Tracing mload(0x80) after the store above:

Stack before: [0x80]
Stack after:  [0x000000000000000000000000000000000000000000000000000000000000CAFE]

mload reads 32 bytes starting at offset 0x80 and pushes them as a single 256-bit word.

Unaligned reads — a subtle trap:

assembly {
    mstore(0x80, 0xAABBCCDD)
    let val := mload(0x81)  // reading 1 byte LATER
}

mload(0x81) reads bytes 0x81 through 0xA0. This overlaps the stored value but is shifted by 1 byte, giving a completely different number. In practice, always use aligned offsets (multiples of 32) unless you’re doing intentional byte manipulation.
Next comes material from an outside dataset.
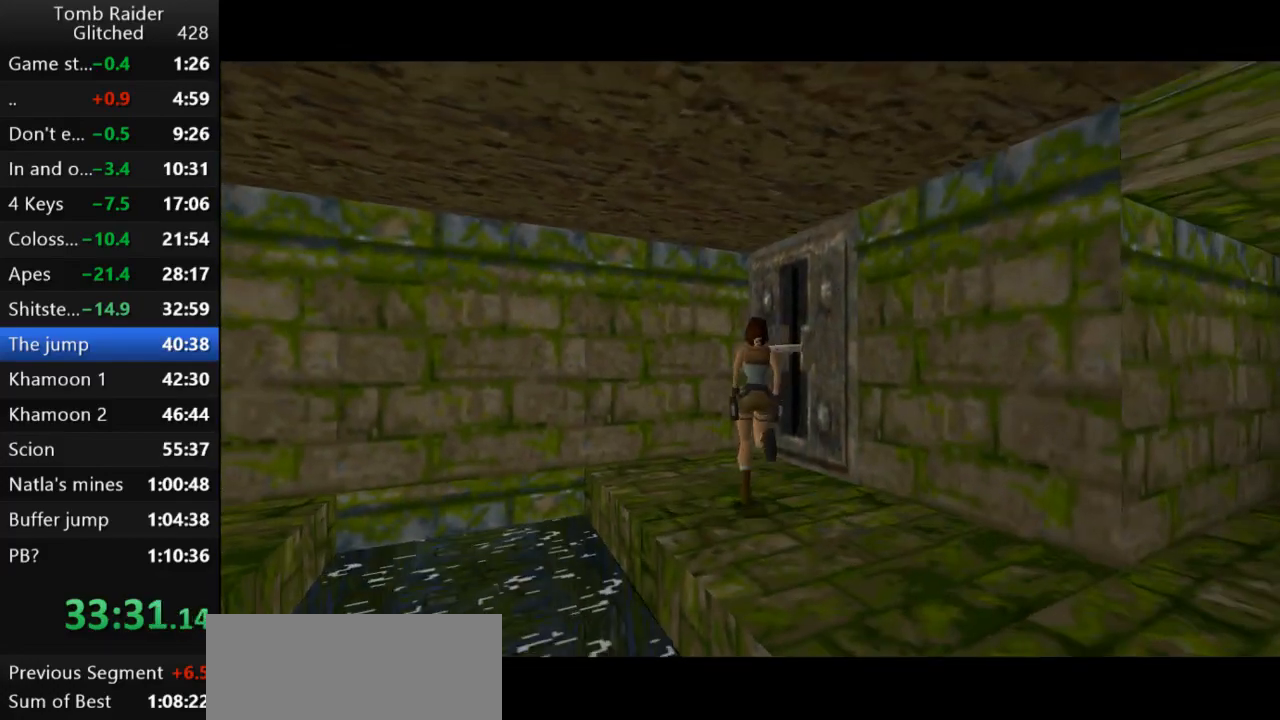
{"keys": ["right"], "events": [[233, "up", "up"]]}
Memory expansion cost (recap from Module 1): The total accumulated memory cost for a call frame is 3 * words + words² / 512, where words is the highest memory offset used divided by 32 (rounded up). When you access a new, higher offset, the EVM charges the difference between the new total and the previous total. So the first expansion is cheap (just the linear term), but pushing into kilobytes becomes quadratic. Why quadratic? Without it, an attacker could allocate gigabytes of node memory for linear gas cost — a DoS vector against validators. The quadratic penalty makes large allocations prohibitively expensive: 1 MB of memory costs ~2.1 million gas (more than a single block’s gas limit), ensuring no transaction can force excessive memory allocation on nodes. This is why production assembly is careful about how much memory it touches.

⚠️ Common Mistakes

Writing to the reserved region (0x00-0x3f) — Scratch space is free to use for hashing, but if you store data there expecting it to persist, the next keccak256 or ABI encoding will overwrite it silently
Forgetting memory is zeroed on entry — Unlike storage, memory starts as all zeros on every external call. But within a call, memory you wrote earlier persists — don’t assume a region is clean just because you haven’t written to it recently
Off-by-one in mload/mstore offsets — mload(0x20) reads bytes 32-63, not bytes 33-64. Memory is byte-addressed but mload always reads 32 bytes starting at the given offset

💼 Job Market Context

“Describe the EVM memory layout”

Answer

Good: “Memory is a byte array. The first 64 bytes are scratch space, the free memory pointer is at 0x40, and the zero slot is at 0x60”
Great: “Memory is a linear byte array that expands as you write to it, with quadratic cost growth. Bytes 0x00-0x3f are scratch space (safe for temporary hashing operations), 0x40-0x5f stores the free memory pointer that Solidity uses for allocation, and 0x60 is the zero slot used as the initial value for dynamic memory arrays. Any assembly that corrupts 0x40 will break all subsequent Solidity memory operations”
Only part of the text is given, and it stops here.